Tolong tuliskan lanjutan berita tentang sikap Dewan Adat Papua terhadap kasus Lukas Enembe, dimulai tepat setelah kalimat terakhirnya.

:: Teks Bacaan ::
+-------+
Dewan Adat Papua Nilai Hukum Positif Tersangkakan Gubernur Papua Tidak Tepat
- Hendi Indrajaya
Jayapura, Papua - Setelah dikukuhkan menjadi kepala suku besar adat Papua, keluarga dan masyarakat adat meminta kasus dugaan korupsi yang menjerat gubernur Papua, Lukas Enembe penanganannya menggunakan hukum adat.
"Dewan Adat Papua (DAP), dari pimpinan 7 wilayah adat di tanah Papua telah mengkukuhkan Lukas Enembe sebagai pemimpin besar atau kepala suku besar Peopleapua, yang dilakukan di kediaman pribadi Lukas Enembe di Koya Tengah, Distrik Muara Tami, Jayapura Papua, Pada Sabtu (8/10) lalu," ujar kuasa hukum Lukas Enembe, Aloysius Renwarin, Rabu (12/10/2022).
Aloysius Renwarin menjelaskan saat ditemui di rumah sakit dok 2, Rabu (12/10). Dewan adat papua menilai bahwa hukum yang menjadikan gubernur Papua Lukas Enembe sebagai dugaan tersangka gratifikasi senilai 1 miliar rupiah tidak sesuai dengan KUHP.
“Dari dewan adat papua melihat bahwa hukum positif yang menjadikan lukas enembe sebagi tersangka tidak sesuai dengan KUHP yang berlaku, karenanya dialihkan ke hukum dewan adat,” ungkap Aloysius.
Aloysius juga menambahkan hukum dewat adat masih sangat berperan penting di papua untuk menyelesaikan suatu masalah, Namun dirinya juga menegaskan akan tetap mendampingi proses hukum yang berjalan.
+-------+
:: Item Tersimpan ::
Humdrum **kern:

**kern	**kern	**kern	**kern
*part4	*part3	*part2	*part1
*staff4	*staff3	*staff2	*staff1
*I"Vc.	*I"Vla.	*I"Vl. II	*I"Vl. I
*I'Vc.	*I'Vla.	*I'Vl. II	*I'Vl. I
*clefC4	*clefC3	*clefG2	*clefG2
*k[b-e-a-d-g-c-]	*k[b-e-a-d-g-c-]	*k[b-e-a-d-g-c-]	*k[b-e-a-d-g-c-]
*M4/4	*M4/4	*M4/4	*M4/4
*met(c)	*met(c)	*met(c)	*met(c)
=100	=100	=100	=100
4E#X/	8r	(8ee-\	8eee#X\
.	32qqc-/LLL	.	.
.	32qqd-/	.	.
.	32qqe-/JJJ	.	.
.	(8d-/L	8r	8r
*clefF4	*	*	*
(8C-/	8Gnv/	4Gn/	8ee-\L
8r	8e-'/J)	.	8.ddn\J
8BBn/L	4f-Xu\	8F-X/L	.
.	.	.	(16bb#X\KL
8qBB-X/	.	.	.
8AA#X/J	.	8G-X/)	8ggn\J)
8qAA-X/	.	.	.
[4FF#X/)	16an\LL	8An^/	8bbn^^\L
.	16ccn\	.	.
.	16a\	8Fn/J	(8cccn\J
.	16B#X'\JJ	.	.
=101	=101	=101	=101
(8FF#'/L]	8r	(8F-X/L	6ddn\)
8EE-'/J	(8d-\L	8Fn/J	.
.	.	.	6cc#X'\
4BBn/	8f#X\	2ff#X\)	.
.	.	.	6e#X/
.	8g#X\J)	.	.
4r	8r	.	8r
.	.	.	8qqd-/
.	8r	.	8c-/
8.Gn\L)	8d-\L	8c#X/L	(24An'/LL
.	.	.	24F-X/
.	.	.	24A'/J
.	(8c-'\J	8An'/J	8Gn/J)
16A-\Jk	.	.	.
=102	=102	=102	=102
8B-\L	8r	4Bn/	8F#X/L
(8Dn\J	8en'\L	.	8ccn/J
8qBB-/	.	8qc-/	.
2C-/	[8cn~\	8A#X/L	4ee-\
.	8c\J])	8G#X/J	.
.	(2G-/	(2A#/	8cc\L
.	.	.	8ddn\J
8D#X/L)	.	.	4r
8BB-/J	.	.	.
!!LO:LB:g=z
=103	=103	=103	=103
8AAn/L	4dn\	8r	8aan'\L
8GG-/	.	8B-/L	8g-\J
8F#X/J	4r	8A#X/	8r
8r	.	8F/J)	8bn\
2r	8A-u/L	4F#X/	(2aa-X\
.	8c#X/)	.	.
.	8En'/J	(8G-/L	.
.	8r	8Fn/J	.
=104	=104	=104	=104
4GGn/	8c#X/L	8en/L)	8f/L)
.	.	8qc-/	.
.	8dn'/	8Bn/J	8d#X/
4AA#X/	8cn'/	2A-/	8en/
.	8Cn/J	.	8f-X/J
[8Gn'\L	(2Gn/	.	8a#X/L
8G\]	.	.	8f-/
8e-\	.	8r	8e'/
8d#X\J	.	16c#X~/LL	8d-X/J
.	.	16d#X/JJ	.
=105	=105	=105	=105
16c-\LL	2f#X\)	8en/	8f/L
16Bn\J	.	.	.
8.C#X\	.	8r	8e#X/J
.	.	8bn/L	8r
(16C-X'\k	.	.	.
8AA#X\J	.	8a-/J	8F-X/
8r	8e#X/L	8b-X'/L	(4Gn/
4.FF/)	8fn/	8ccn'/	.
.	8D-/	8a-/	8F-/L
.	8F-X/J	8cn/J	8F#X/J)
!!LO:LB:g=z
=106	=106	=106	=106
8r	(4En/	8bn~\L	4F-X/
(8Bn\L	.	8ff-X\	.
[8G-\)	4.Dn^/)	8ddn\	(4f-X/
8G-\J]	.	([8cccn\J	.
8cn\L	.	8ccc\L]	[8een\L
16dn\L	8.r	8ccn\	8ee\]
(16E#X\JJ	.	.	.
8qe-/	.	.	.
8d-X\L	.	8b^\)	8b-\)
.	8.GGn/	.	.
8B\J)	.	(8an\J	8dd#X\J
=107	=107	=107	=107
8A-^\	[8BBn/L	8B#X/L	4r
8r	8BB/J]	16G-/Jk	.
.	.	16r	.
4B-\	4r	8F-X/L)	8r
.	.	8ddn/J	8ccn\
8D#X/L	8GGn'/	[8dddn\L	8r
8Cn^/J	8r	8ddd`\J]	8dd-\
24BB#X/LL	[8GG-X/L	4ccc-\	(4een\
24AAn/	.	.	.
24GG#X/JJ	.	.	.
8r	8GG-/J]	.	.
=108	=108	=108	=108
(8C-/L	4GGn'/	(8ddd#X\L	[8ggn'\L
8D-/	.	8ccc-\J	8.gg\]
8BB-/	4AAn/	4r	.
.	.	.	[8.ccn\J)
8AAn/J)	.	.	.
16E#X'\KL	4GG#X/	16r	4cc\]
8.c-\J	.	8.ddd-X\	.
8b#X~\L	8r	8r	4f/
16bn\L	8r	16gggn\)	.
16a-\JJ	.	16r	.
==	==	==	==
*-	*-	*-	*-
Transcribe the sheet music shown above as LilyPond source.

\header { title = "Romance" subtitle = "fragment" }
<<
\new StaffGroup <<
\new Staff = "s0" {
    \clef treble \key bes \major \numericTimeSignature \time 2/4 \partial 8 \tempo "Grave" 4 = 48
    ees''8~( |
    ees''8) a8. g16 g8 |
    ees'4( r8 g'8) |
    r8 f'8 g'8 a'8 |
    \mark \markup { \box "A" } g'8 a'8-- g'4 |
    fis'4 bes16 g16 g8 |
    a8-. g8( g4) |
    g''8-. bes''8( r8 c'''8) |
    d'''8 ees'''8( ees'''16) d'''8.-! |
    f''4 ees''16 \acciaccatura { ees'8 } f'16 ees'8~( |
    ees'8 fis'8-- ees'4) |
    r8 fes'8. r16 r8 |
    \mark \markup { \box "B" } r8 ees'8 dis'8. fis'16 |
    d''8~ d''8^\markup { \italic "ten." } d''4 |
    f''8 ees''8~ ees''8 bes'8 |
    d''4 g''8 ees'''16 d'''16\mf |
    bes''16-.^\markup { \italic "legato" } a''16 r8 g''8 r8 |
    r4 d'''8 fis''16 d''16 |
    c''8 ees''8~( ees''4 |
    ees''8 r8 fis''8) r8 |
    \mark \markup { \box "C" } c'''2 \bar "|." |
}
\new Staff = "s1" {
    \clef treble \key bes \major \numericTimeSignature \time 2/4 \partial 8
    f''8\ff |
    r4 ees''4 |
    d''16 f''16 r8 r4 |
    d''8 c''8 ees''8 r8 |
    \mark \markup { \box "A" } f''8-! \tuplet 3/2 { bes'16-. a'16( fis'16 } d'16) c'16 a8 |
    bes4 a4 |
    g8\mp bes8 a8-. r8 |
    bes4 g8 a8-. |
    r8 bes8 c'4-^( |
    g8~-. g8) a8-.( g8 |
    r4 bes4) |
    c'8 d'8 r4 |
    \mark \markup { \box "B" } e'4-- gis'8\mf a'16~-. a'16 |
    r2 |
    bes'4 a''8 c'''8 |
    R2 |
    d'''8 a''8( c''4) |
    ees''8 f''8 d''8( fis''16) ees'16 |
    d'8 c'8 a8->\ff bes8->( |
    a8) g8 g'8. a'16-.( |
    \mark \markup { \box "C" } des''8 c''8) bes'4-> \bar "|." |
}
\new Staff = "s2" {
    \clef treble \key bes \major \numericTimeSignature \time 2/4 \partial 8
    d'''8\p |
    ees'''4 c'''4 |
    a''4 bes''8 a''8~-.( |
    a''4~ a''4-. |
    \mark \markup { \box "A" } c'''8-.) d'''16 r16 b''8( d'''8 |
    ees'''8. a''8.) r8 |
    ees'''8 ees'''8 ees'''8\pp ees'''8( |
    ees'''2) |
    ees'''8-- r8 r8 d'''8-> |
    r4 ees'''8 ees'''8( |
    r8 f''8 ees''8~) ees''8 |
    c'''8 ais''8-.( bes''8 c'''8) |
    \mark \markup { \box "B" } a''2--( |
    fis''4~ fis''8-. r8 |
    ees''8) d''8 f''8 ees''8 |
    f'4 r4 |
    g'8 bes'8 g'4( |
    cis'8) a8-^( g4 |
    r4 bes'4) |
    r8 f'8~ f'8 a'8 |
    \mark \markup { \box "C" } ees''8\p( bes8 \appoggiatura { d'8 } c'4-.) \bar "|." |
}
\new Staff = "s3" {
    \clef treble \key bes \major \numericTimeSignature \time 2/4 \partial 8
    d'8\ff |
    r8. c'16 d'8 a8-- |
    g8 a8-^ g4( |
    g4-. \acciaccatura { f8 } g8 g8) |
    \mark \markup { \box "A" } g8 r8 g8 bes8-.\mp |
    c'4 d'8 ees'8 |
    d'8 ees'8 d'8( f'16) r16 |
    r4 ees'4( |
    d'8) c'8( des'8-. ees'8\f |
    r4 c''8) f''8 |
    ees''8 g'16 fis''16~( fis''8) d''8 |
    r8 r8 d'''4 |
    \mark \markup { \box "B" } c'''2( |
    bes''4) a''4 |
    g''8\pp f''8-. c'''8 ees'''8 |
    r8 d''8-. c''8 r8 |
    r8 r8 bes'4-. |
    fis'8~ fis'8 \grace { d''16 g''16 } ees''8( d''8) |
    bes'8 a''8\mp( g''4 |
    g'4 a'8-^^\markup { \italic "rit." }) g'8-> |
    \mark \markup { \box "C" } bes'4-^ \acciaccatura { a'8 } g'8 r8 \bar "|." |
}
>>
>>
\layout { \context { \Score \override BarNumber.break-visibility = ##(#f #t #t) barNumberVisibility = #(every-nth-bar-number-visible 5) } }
+-------+
:: Jawaban Tugas ::
Ketika ditanya mengenai posisi hukum adat dan hukum positif dalam kasus Lukas Enembe, Aloysius tegas mengedepankan penerapan hukum adat di Papua dibanding hukum positif.
“Sama-sama berperan di Indonesia ini, hukum adat tetap berperan untuk menyelesaikan masalah termasuk di papua masih sangat kuat hukum adat, jadi para adat akan menyelesaikan ini," terangnya.
“Kami akan tetap mendampingi hukuman positif dan juga penyelesaian yang diselesaikan secara para para adat” imbuhnya.
Menurut Aloy, pihaknya sudah dua kali melayangkan surat resmi ke Komisi Pemberantasan Korupsi (KPK) namun belum mendapatkan respon sesuai yang ia harapkan.
"Hingga hari ini sudah dua surat kita layangkan yang pertama pada september kemarin kita meminta agar pemeriksaan gubernur papua di bawah ke singapura, dan yang kedua menolak pemeriksaan ibu gubernu dan anaknya namun tidak ada jawaban, kami harap jakarta dapat membuka diri dan menyelesaikan masalah di papua," tutup Aloysius.